Two new studies presented at the European League Against Rheumatism Annual Congress (EULAR 2016) have shown that the use of gene profiling designed to predict a positive response to treatment in rheumatoid arthritis (RA) patients is following the lead from its use in cancer treatment. Prompt identification of those RA patients not responding to treatment supports timely switching to alternative treatment, reducing the chance of long-term joint damage and avoiding money being wasted on ineffective drugs.

The latest innovations in developing personalised medicine for RA come from two gene profiling studies, which identified early predictors of response to from blood samples as follows:

  • A distinctive pattern of changes in gene expression occurs in those RA patients who have a good-response to a TNF inhibitor at three months, but not in non-responders
  • A specific genetic marker influences response to therapy in the early stages of RA; a link thought to be due to the gene activating a cell-signalling protein involved in the inflammatory disease process.

Faced with an increasing choice of different biologic therapies, rheumatologists have a critical need for better tools to inform their management of RA. Despite the revolutionary impact of anti-TNF treatments on RA patients, good disease control is only achieved in 30% of patients. The ability to identify those patients unlikely to respond to first-line biologic anti-TNF therapies prior to their treatment would allow these patients to be prescribed alternative therapies, providing faster relief of symptoms and reducing the risk of future complications.

There is now a large body of information about the genetic basis of RA, and it seems likely that genetic variation will become useful in predicting treatment response, with the ultimate aim of developing diagnostic and prognostic gene tests that achieve clinical validation, regulatory approval and widespread adoption.5

Genomic profiling identifies responders to adalimumab

According to lead author Mr James Oliver of the Arthritis Research UK, Centre for Genetics and Genomics, Centre for Musculoskeletal Research, University of Manchester, UK, "in current clinical practice, RA drugs are administered on a trial and error basis; there are no clinical biomarkers of response to guide treatment decisions. While non-responding patients can be switched to alternative therapies at three months, many remain on ineffective therapy for longer periods.

"Having a blood-based biomarker for good-response to anti-TNF treatment at three months would support timely switching in patients whose disease activity is not controlled by a particular drug, reducing the impact of long-term joint damage and facilitating more responsible spending on RA drug treatment. Gene expression biomarkers are being successfully used to guide therapy decisions in the field of cancer. Therefore gene expression analysis should be explored and included in future efforts to personalise therapy in RA," Mr Oliver concluded.

Gene expression profiling was performed on blood samples taken from 70 RA patients: 50 of whom had shown a good response to the anti-TNF biologic treatment adalimumab, 20 of whom had shown no response to this drug. The samples were taken at the start of treatment (baseline) and three months later; treatment response was assessed using ACR/EULAR criteria.

Evaluation of the levels of gene expression in these blood samples showed a distinct change in RA patients who had responded to treatment. However, there were no significant differences in between baseline and three months in the non-responders.
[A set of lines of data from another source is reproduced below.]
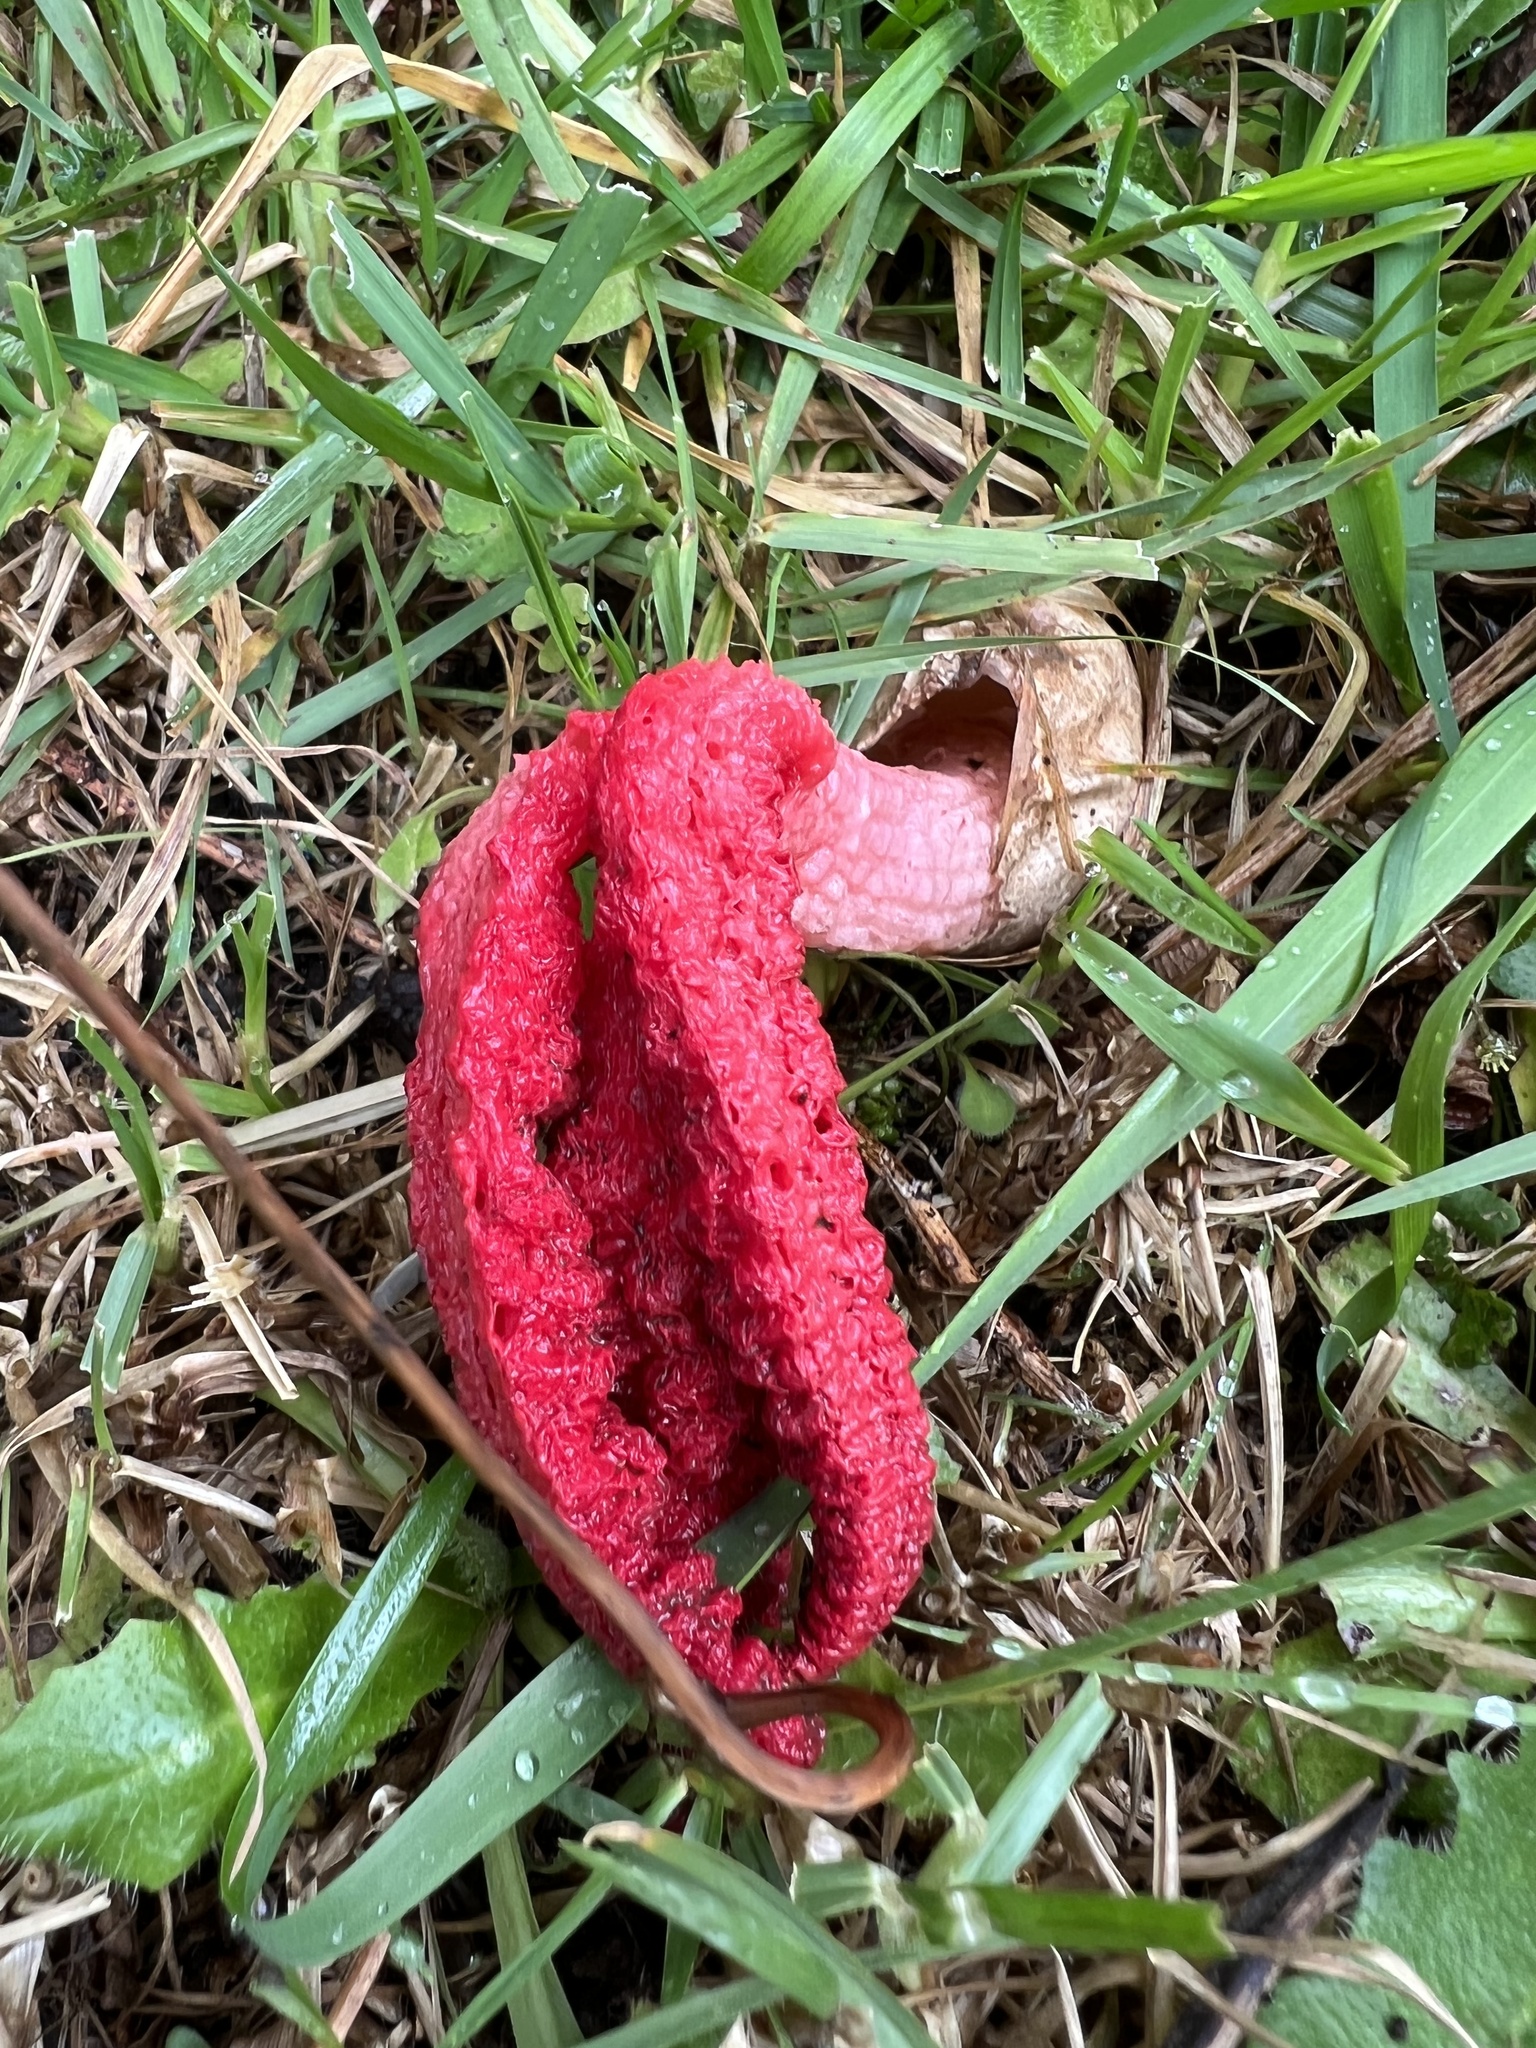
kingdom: Fungi
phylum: Basidiomycota
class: Agaricomycetes
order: Phallales
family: Phallaceae
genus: Clathrus
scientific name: Clathrus archeri
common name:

Further analysis of the genes that had been stimulated in the responders revealed that they were involved in immune cell function relevant to the inflammatory disease process in RA.

RA patients with specific genetic marker less likely to respond to treatment

"Our findings show that a specific genetic marker (known as allele*2 of the HS1,2A enhancer region) influences not just disease activity in RA patients, but also response to therapy in the early stages of their disease," said lead investigator Dr Gabriele Di Sante of the Institute of Rheumatology and Related Sciences, Catholic University of the Sacred Heart, Rome, Italy. This genetic biomarker should be further tested as a possible contributor to personalised therapy in RA," he added.

Previous research has identified the role of the HS1,2A enhancer genetic marker in several autoimmune chronic inflammatory diseases. , Interest in its potential role as a predictor of disease activity and treatment response was heightened by the demonstration that one specific gene (allele*2) in the HS1,2A enhancer region has a binding site for the cell-signalling protein known as NF-kB, which is not present in an alternative gene (allele*1) in this region. NF-kB is known to be involved in the inflammatory disease process in RA.

Genotyping of a population of 329 patients with early RA revealed just over one-quarter had the allele*2 HS1,2A enhancer, and one in 10 the allele*1 HS1,2A enhancer, which is comparable with previously published data.7 Patients with the allele*2 genotype had more active disease at the start of treatment and were significantly less likely to achieve a good response and/or remission after three months treatment than those patients with the allele*1 genotype.

Moreover, at six months follow-up, a higher percentage of subjects carrying the allele*2 genotype needed an additional TNF-blocker compared to patients without the allele*2 genotype.